Qunoo's lawyer, Jacqueline Bonisteel, says in the past, cases involving children — particularly those who face risk — could qualify for an expedited process to get kids reunited with parents within a few months.
But Bonisteel said she's been told by IRCC officials they are only now considering fast-tracking urgent cases from December 2019 — a year before Qunoo's application was accepted.
"The urgent processing submissions that we made with her application haven't even been looked at by IRCC at this point, because her application is sitting in an envelope in a processing centre," she said.
Mental health of kids at risk
Qunoo said she and her family had been the target of threats by the Hamas government in Gaza because of her work as the senior financial officer for a non-profit funded through American agency USAid.
After she fled Gaza in 2019, the kids have had to travel the region and have had very little schooling, she said. They are currently under the care of her 70-year-old mother, who is disabled with rheumatoid arthritis.
Qunoo hasn't hugged her girls since she left, and said their mental health has been deteriorating. She said her six-year-old has been diagnosed with depression which includes inconsolable crying episodes that last hours.
Medical reports from doctors documenting the children's vulnerable mental state are included in her submission asking for an expedited process to bring them to Canada.
Canadian immigration officials have the ability to issue temporary visas pending approval when cases involve children facing higher risks — particularly for kids who are not in the care of a parent.
The guidelines state "officers must be aware of the risks to which these children may be exposed if there are delays in finalizing the application in Canada for permanent residence."
But the Canadian Council for Refugees (CCR) director Janet Dench says the provision is rarely used.
The CCR is asking the federal government to set a six-month limit on the wait to reunite separated children with a parent in Canada.

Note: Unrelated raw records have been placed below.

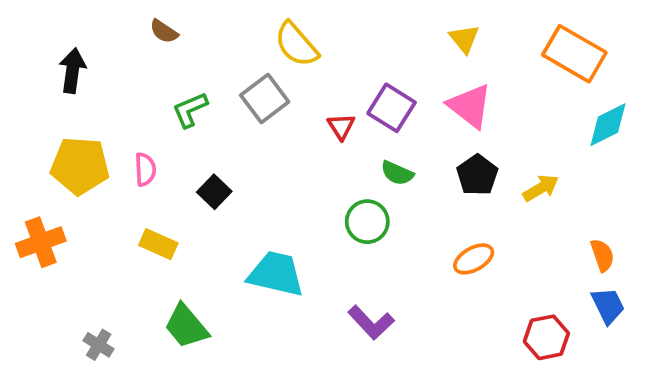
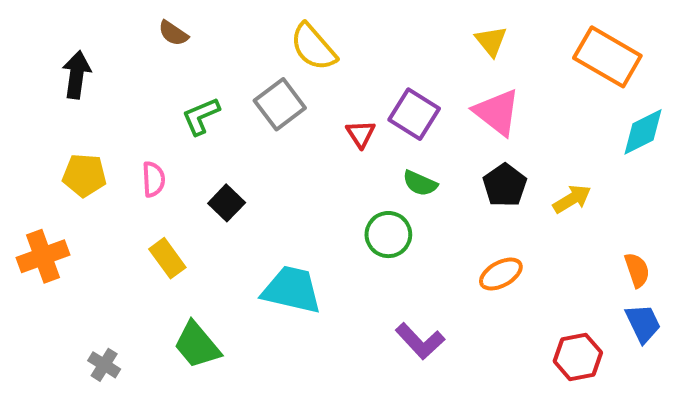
yellow pentagon: (80, 166) -> (84, 175), size x0.7
yellow rectangle: (158, 244) -> (167, 258), turned 30
purple L-shape: (371, 322) -> (420, 341), moved

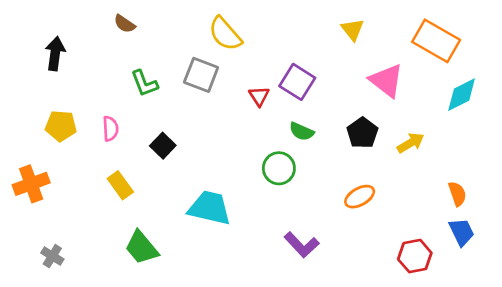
gray square: (280, 104) -> (201, 75), turned -32
pink triangle: (497, 112) -> (387, 80), moved
green L-shape: (201, 116) -> (144, 83), turned -88
gray cross: (104, 365) -> (52, 256), moved

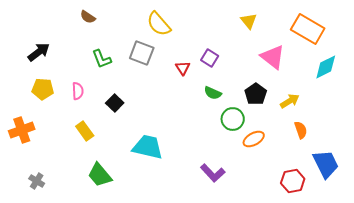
black arrow: (55, 54) -> (39, 52), moved, turned 45
purple square: (297, 82) -> (210, 58), size x0.7
green circle: (279, 168) -> (233, 119), moved
orange semicircle: (457, 194) -> (301, 130), moved
blue trapezoid: (462, 232) -> (326, 164), size x1.4

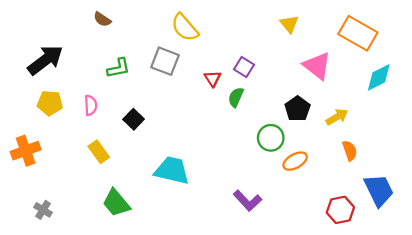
black arrow: (39, 52) -> (45, 60), size x1.4
green L-shape: (102, 59) -> (119, 68), turned -80
green semicircle: (213, 93) -> (236, 97), moved, turned 90

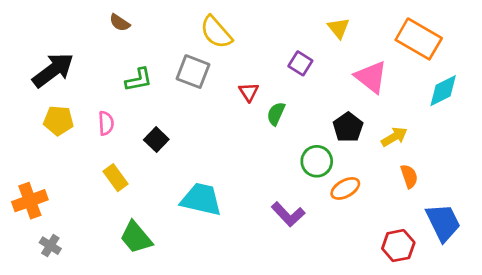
purple square: (244, 67) -> (300, 63), moved
orange cross: (26, 151) -> (30, 201), moved
purple L-shape: (247, 201) -> (288, 214), moved

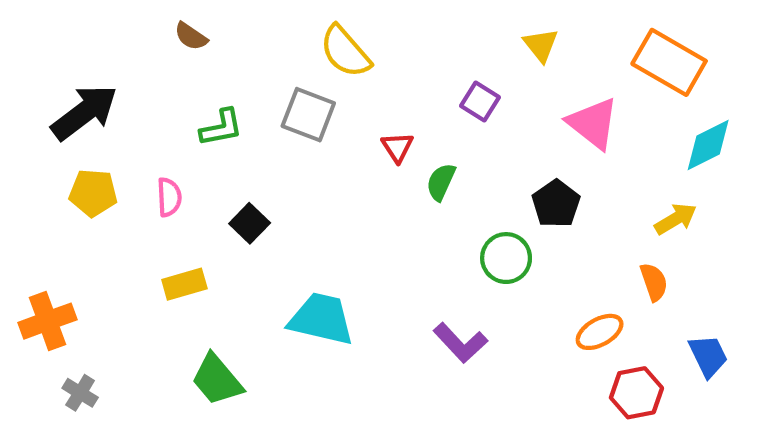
yellow arrow: (394, 137) -> (676, 219), moved
yellow rectangle: (116, 178) -> (184, 284), turned -70
orange ellipse: (345, 188) -> (600, 332), moved
blue trapezoid: (443, 222) -> (708, 356), size x0.7

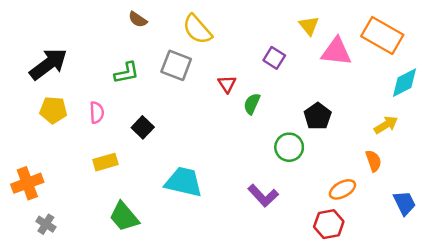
brown semicircle: (191, 36) -> (138, 19), moved
pink triangle: (593, 123) -> (336, 52), moved, turned -32
red hexagon: (636, 393) -> (329, 224), moved

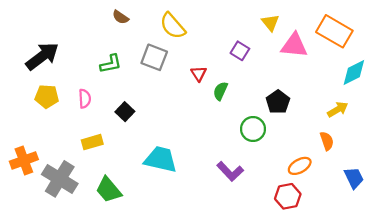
gray cross: (46, 224) -> (60, 179), moved, size x2.0

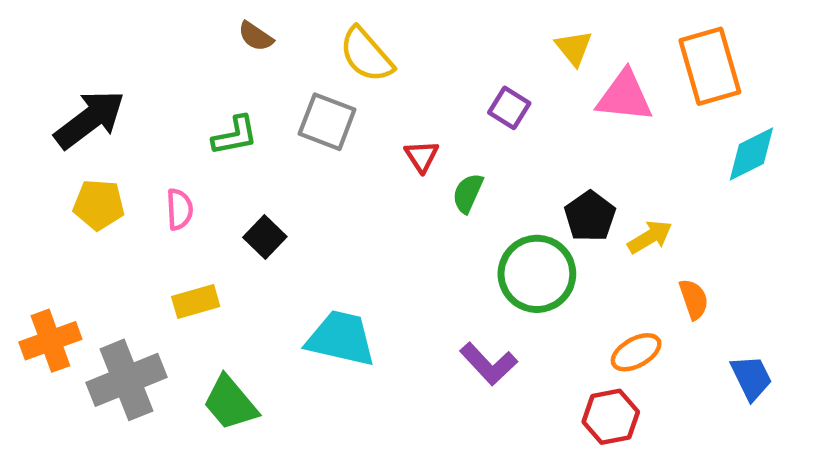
orange rectangle: (334, 31) -> (710, 66), turned 44
yellow arrow: (338, 109) -> (650, 237), moved
green circle: (253, 129) -> (537, 274), size x1.4
gray cross: (60, 179) -> (127, 380), turned 36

"What is our responsibility as a country towards these children?" - Janet Dench
It's also been trying to fast-track cases for 35 children, but delays can still last years.
Dench said for children, in particular, the wait can cause irreparable emotional and physical harm, set them back in their education, and impair their ability to succeed as a contributing member of a Canadian family.
In some cases, Dench said, children have died waiting.
"What is our responsibility as a country towards these children?" Dench said. "And can we allow ourselves to let them continue to be in these situations of risk?"
A spokesperson for the IRCC said the agency required more time to examine Qunoo's application, but did not directly address any of CBC's questions about the delays involving permanent residency applications and separated children.
"Where there are compelling humanitarian circumstances, IRCC staff abroad will consider options to facilitate early entry consistent with existing policy guidance," the statement said.
Canadian missions responsible for service to residents of the Gaza Strip "are working under difficult conditions to respond to inquiries from clients affected by the current conflict," it added.
As for Qunoo, it may be until late 2022 before she sees her girls again.
"I can't stay for another two years waiting. There is no way," Qunoo said. "I came here to give them a better life and a better future and to save their lives. But I feel like if I decided to stay another two years, I will lose everything."